REPUBLIKA.CO.ID,DEPOK--Seorang anak di bawah umur diduga menjadi korban trafficking (perdagangan manusia) salah satu Perusahaan Jasa Tenaga Kerja Indonesia (PJTKI) di Kota Depok. Desi, 17 tahun, melaporkan perusahaan tersebut kepada Polresta Depok, Senin (6/12) petang.
Desi menuturkan, pada tahun lalu ada seseorang yang mengaku dari agen penyaluran tenaga kerja yang datang ke kampungnya, Kampung Pamoyanan, Desa Pasir Ipis, Kecamatan Surade, Kabupaten Sukabumi. Orang tersebut ke kampung-kampung, untuk mencari para remaja perempuan yang ingin bekerja sebagai tenaga kerja wanita (TKW) di luar negeri.
Diiming-imingi gaji yang besar dan pekerjaan yang tidak berat, Desi pun tertarik. Meski saat itu ia masih berstatus sebagai siswa kelas XI di SMK Bina Bangsa, bayang-bayang kondisi keluarga yang di bawah garis kemiskinan, menggerakkan hatinya untuk membantu ekonomi keluarga.
“Saat itu saya diiming-imingi menjadi asisten dokter di Singapura dengan gaji Rp 3,5 juta sebulan. Saya rela melepaskan pendidikan saya,” tuturnya yang ditemui Republika usai melapor ke Polresta Depok, Senin (6/12) petang.
Akhirnya ia menyanggupi untuk menjadi TKW dan menuruti dibuatkan paspor oleh seseorang yang bernama My dan Rz yang mengelola sebuah PJTKI di Kota Depok. Setelah dua minggu belajar bahasa Inggris, ia pun diterbangkan ke Johor Bahru, Malaysia, bukan ke Singapura seperti yang dijanjikan.

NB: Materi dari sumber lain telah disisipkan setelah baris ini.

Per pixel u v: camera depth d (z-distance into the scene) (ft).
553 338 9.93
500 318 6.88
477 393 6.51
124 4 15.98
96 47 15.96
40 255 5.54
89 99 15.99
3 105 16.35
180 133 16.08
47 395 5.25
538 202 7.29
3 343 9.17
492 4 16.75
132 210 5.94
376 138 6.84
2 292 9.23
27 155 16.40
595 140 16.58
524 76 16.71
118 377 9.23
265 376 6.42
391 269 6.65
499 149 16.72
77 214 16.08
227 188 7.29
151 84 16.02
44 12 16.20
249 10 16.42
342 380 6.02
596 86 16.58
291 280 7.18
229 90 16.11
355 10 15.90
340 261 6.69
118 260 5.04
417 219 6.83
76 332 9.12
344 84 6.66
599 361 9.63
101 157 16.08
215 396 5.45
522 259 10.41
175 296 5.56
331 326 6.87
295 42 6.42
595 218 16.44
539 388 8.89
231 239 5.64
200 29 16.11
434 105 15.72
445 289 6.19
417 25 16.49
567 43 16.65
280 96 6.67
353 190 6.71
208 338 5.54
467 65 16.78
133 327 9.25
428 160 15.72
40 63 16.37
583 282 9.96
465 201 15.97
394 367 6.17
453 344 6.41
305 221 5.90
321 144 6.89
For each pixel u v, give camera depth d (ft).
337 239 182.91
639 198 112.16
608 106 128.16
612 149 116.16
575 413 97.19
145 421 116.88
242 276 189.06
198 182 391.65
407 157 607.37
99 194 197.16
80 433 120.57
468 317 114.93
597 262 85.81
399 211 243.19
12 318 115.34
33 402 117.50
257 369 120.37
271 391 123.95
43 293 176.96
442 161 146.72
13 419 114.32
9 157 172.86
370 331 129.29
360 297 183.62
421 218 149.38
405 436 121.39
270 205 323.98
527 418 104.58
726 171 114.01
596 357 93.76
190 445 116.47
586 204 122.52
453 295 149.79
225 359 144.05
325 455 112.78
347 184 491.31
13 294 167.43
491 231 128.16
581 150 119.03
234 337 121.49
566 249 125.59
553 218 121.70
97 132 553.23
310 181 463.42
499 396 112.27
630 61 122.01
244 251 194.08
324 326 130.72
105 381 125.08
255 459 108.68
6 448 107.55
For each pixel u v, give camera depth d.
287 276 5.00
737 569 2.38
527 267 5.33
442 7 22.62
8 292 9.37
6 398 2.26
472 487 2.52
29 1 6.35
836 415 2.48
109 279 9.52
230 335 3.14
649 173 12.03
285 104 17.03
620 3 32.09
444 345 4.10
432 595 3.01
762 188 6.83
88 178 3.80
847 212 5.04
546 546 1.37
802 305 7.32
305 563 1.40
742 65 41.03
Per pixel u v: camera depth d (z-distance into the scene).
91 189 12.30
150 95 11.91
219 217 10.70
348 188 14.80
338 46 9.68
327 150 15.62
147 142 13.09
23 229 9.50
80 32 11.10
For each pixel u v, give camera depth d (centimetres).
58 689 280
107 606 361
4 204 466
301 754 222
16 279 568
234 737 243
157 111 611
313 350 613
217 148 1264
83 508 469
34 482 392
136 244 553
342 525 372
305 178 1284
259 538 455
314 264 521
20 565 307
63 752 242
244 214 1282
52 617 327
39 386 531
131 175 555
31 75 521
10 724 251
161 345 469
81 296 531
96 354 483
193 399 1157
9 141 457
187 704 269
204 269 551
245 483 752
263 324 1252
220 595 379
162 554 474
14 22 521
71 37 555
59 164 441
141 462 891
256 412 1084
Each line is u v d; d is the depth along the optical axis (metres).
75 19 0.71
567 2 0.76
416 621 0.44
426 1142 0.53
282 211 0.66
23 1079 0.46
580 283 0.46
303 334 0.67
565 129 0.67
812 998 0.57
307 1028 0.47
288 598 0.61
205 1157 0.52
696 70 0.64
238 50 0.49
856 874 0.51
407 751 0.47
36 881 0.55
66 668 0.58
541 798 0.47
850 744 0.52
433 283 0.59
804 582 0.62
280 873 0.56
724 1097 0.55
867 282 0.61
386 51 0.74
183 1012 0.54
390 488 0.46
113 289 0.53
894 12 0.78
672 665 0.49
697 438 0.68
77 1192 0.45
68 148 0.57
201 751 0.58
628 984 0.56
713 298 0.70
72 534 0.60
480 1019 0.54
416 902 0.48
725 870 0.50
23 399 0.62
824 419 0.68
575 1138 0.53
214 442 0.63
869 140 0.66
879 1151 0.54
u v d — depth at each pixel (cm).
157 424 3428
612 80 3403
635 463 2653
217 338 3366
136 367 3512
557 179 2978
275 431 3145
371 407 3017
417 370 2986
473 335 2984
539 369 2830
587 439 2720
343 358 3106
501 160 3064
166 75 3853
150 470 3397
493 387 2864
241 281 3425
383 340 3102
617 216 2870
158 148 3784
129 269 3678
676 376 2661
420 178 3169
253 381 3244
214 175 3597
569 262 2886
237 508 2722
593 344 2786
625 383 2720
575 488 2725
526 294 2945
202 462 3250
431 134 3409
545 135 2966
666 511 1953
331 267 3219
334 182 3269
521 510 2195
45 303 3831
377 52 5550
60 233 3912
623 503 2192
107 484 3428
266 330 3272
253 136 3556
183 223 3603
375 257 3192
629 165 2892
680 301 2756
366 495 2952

Di Johor Bahru, lagi-lagi ia menahan kekecewaannya. Janji akan dipekerjakan sebagai asisten dokter, malah dipekerjakan sebagai kuli di perkebunan kelapa sawit kepada majikannya, Chan li Fung dan Hong Mei. Selama tujuh bulan bekerja, gaji yang diharapkannya pun tak kunjung datang. Setiap ditanyakan, majikannya berkelit akan memberikan saat ia akan pulang ke kampung halamannya.
Selama tujuh bulan tersebut, ia tidak hanya diperlakukan kasar, ia juga kerap dibentak dan dicaci-maki. Jam kerjanya pun tidak terbatas, dari pagi hingga malam hari. “Saya bekerja lebih dari 15 jam, bahkan saya pernah bekerja hingga pukul 24.00 WIB,” imbuhnya.
Suatu ketika, saat majikannya pergi Malaka, ia pun kabur dari rumah majikannya. Beruntung ada seorang keluarga dari Indonesia yang menolongnya dan membawa Desi ke rumahnya di daerah Negeri Sembilan. Ia pun menghubungi saudaranya dan dibantu sebuah LSM, merencanakan pergi dari Malaysia melalui Johor Bahru dan menyeberang ke Batam, Indonesia.
Rencana itu pun mulus meski ia tidak menutupi ketakutannya. Dia harus menggunakan sampan kecil dari Johor Bahru dan melewati jalur ilegal untuk menembus pengamanan Angkatan Laut Malaysia menuju Batam. Dari Batam, ia kemudian diantar ke Jakarta. “Saya melaporkan ini agar tidak ada orang lain yang tertipu. Di tempat kerja saya dulu di Johor Bahru, cukup banyak orang Indonesia yang senasib dengan saya,” ujarnya.
Koordinator Komite Independen Perlindungan Tenaga Kerja Indonesia (KIP TKI), Mahfud Khusairy, mengatakan, sebelumnya KIP TKI akan menemui My, salah satu orang yang mengurusi administrasi Desi ke luar negeri, namun ternyata My telah pindah rumah. Kini KIP TKI tengah mencari Rz yang menjadi rekan MY dalam melakukan pengiriman tenaga kerja. “Maka dari itu, kami laporkan kasus ini. Saya mencurigai banyak PJTKI ilegal di Kota Depok,” pungkasnya.